Was in vielen Blogs und auf Webseiten bereits seit Tagen nicht nur vermutet, sondern auch durch Bildmaterial belegt wurde…scheint nun endlich auch in der gleichgeschalteten Presse -weltweit- anzukommen. Nämlich die Tatsache, das der Anschlag in Bombay nicht unbedingt einen islamistischen Hintergrund haben bzw. das hinter dem Anschlag eben nicht Pakistan zwingend vermutet werden muß.
Auch wenn deutsche Medien treu und brav heute immer noch ihre Rest-Leserschaft verzweifelt in Richtung Al Quaida zu lenken versuchen, zeichnet sich eines ab…nämlich das genaue Gegenteil…Al Quaida war es dieses mal nicht.
Aber wer dann.?
Eine Antwort auf diese Frage findet sich auf der Seite infokrieg.tv …dort schreibt man zu dem Anschlag folgendes:
“Indiens 9/11″ und die britische Spur
Die Hintermänner des Terrors in Mumbai sind noch völlig unklar; vorschnelle Schuldzuweisungen an die Adresse Pakistans sind fahrlässig
Von Jürgen Elsässer
Die Spuren der Täter weisen in völlig unterschiedliche Richtungen:
Nach Pakistan, nach Großbritannien, zu einheimischen Terroristen und auch zur Mafia. Einige Kommentatoren sind schnell bei der Sache.

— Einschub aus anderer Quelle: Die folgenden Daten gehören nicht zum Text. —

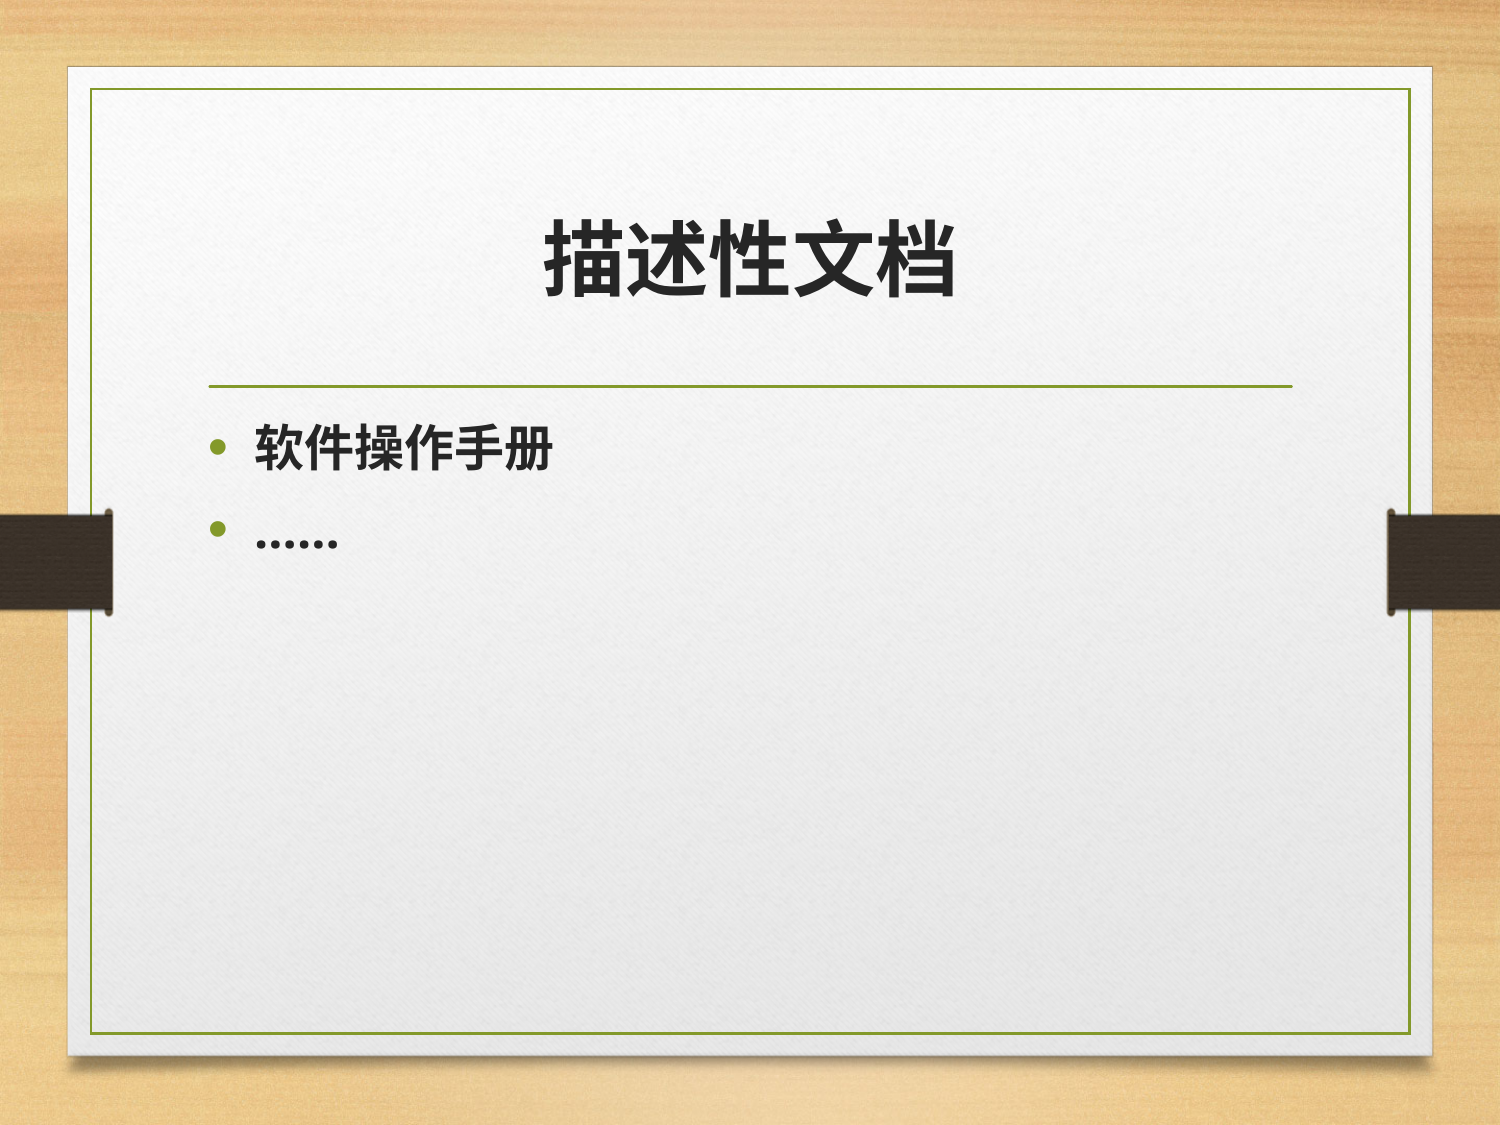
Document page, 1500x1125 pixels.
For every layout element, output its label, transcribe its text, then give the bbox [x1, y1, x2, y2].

In der “Frankfurter Allgemeinen Sonntagszeitung” prägte Richard Wagner das Schlagwort von “Indiens 11. September” und zog so eine Parallele zu den Terroranschlägen vor sieben Jahren in New York und Washington. Auf Spiegel-Online beschrieb Claus Christan Malzahn die Attacken unter dem Stichwort „Ausweitung der Al Qaida-Kampfzone:
„Sie tragen die so klare wie blutige Handschrift des politisch-militanten Islamismus.”
Update:
Ermittlungen zu Terror in Bombay führen nach Österreich
Die Ermittlungen zu den Terroranschlägen in Bombay (Mumbai) führen nun auch nach Österreich. Es geht um eine SIM-Karte.
Eine SIM-Karte, die in einem Telefon der Attentäter sichergestellt wurde, sei von einem Telecom-Unternehmen in Wien ausgestellt worden, wie in einem Online-Artikel der Zeitung “Indian Express” von Donnerstag zu lesen ist. Aus dem österreichischen Bundesamt für Verfassungsschutz und Terrorismusbekämpfung (BVT) wurde bestätigt, dass es sich um eine österreichische Nummer zu handeln scheint.
Ermittlungen in Österreich laufen
Die verwendete Nummer sei eine nicht ortsgebundene Festnetznummer von einem österreichischen Telefonanbieter und einem ausländischen Provider, hieß es aus dem Bundesamt. Das BVT stehe in dieser Angelegenheit mit Interpol in Kontakt, das eine Expertenkommission für die Aufklärung der Anschläge in Indien eingerichtet hat. Außerdem habe das BVT mit der Staatsanwaltschaft in Wien Kontakt aufgenommen, um der Angelegenheit nachzugehen. Noch verfüge man aber über keine genauen Informationen.